We often understand exponential growth in theoretical terms - but struggle to really see its impact in practice.
For example, most people would be shocked to learn that a piece of paper would only need to be folded 42 times for it to be thick enough to get from the Earth to the Moon. Many more would refuse outright to believe it could be true. But that’s how quickly exponential doubling scales.
We see this sort of development today with AI. ChatGPT and similar programs are making astonishing leaps in tech progress – but are in fact the latest iteration of ongoing developments that will evolve more rapidly than we can scarcely imagine.
The same is true of quantum computing. These are machines that use subatomic particles - electrons or photons - in the form of qubits, to allow these particles to exist in more than one state at the same time, unlike classical computers which can only ever be binary – one or zero. This makes them dramatically more powerful, and the addition of more qubits yields exponential performance gains unlike the growth in conventional computers processing power, which can only ever be linear.
To give an example of these gains in practice, Google claimed quantum supremacy in 2019, when its 53-qubit machine completed a task in 200 seconds that would take a classical supercomputer 10,000 years to perform. Last year IBM unveiled a 433-qubit processor and says it is on track to reach 1,000 qubits this year, as do several other companies.
Although I would caution that there is still a lot of hype within the field, as well as important steps needed to reduce errors and improve the stability of quantum computers, the bottom-line is that quantum computers are improving more quickly than we hoped, and within the next decade will transform the world thanks to their computational power.
We can imagine a future where the computational power of quantum computing transforms fields including security, finance, drug design, machine learning, AI, big data search, and digital manufacturing.
To give just one example, imagine a future where a vaccine for the next pandemic could be developed in one week instead of a year.
The biggest area where quantum computing could help, however, is in solving our greatest challenge - climate change and the need for a more sustainable future. Quantum computers have the potential to significantly aid our efforts by addressing complex problems and offering new solutions in multiple fields.
- Optimizing renewable energy systems; improving climate modelling;
- Optimizing the materials and processes involved in carbon capture, storage, and utilization;
- Developing new materials for use in batteries, solar cells, and
- As catalysts for clean energy production; smart grid, transportation, agriculture, and land-use optimization.
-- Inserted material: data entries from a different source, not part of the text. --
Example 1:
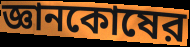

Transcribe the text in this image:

জ্ঞানকোষের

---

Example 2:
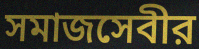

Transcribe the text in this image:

সমাজসেবীর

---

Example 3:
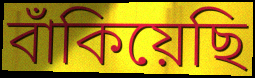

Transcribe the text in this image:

বাঁকিয়েছি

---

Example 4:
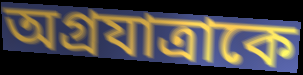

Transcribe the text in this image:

অগ্রযাত্রাকে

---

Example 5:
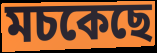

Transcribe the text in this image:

মচকেছে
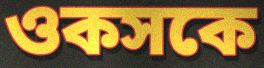
ওকসকে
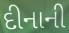
દીનાની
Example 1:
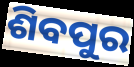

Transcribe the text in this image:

ଶିବପୁର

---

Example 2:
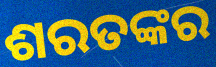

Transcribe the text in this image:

ଶରତଙ୍କର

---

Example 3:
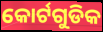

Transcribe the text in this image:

କୋର୍ଟଗୁଡିକ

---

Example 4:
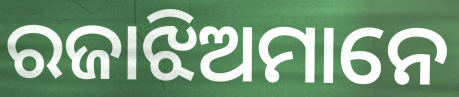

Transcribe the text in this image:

ରଜାଝିଅମାନେ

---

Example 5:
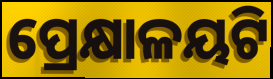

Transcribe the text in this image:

ପ୍ରେକ୍ଷାଳୟଟି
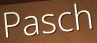
Pasch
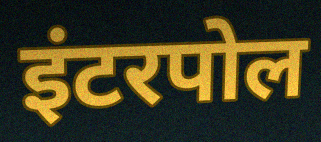
इंटरपोल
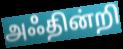
அஃதின்றி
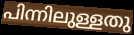
പിന്നിലുള്ളതു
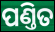
ପଣ୍ତିତ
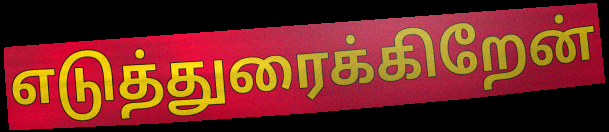
எடுத்துரைக்கிறேன்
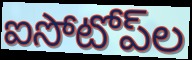
ఐసోటోప్‌ల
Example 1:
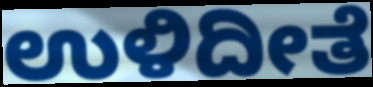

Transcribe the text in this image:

ಉಳಿದೀತೆ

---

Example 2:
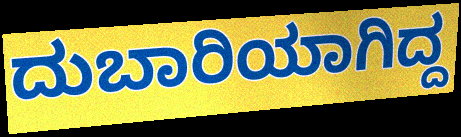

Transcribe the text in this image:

ದುಬಾರಿಯಾಗಿದ್ದ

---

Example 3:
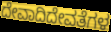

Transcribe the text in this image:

ದೇವಾದಿದೇವತೆಗಳ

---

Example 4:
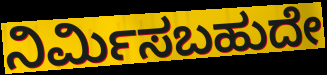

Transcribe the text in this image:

These are all areas where massive processing power could lead to profound discoveries.
Computing for good
I have always believed that technology can aid society. That’s why we at NYU Abu Dhabi founded the NYUAD International Hackathon for Social Good 11 years ago to help turn theory into application.
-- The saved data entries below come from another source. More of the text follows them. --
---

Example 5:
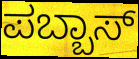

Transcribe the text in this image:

ಪಬ್ಬಾಸ್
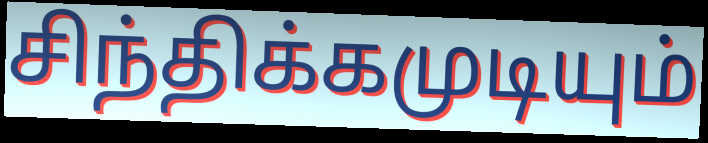
சிந்திக்கமுடியும்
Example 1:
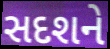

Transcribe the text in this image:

સદશને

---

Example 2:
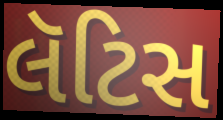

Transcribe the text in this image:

લૅટિસ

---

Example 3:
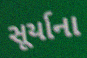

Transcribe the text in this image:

સૂર્યાના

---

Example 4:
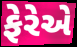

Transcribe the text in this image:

ફેરેએ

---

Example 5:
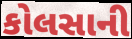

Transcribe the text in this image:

કોલસાની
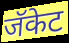
जॅकेट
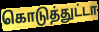
கொடுத்துட்டா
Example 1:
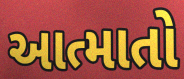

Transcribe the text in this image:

આત્માતો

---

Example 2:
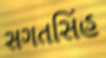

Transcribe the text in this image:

સગતસિંહ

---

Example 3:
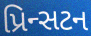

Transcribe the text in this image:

પ્રિન્સટન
And we are excited that this year’s hackathon will focus on the use of quantum computing to build solutions to problems related specifically to the UN Sustainable Development Goals (SDGs).
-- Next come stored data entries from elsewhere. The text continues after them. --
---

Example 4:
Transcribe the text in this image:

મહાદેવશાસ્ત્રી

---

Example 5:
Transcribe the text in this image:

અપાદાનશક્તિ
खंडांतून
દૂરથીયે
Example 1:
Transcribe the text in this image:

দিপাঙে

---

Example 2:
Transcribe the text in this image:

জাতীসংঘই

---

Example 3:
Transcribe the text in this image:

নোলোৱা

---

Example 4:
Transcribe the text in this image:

We have used the Hackathon to create a framework, along with our partners in industry, academia, including Microsoft, Google, the Geneva Science and Diplomacy Anticipator (GESDA), and the UN, to offer participating students a chance to be part of a broader community focused on real-world outcomes.
Using cutting-edge quantum technology, they can be guided along a path that helps them change our world for the better.
This is what truly excites me about the future. True progress has never been about the development of a particular piece of hardware or software. It is always about the people who use that technology in new, and inventive ways, and have the support to take their idea all the way to the finish-line.
This, like the folding piece of paper, leads to outcomes that we can scarcely imagine to be true. And with the right support, I believe this next generation of developers can astonish us all with their inventiveness.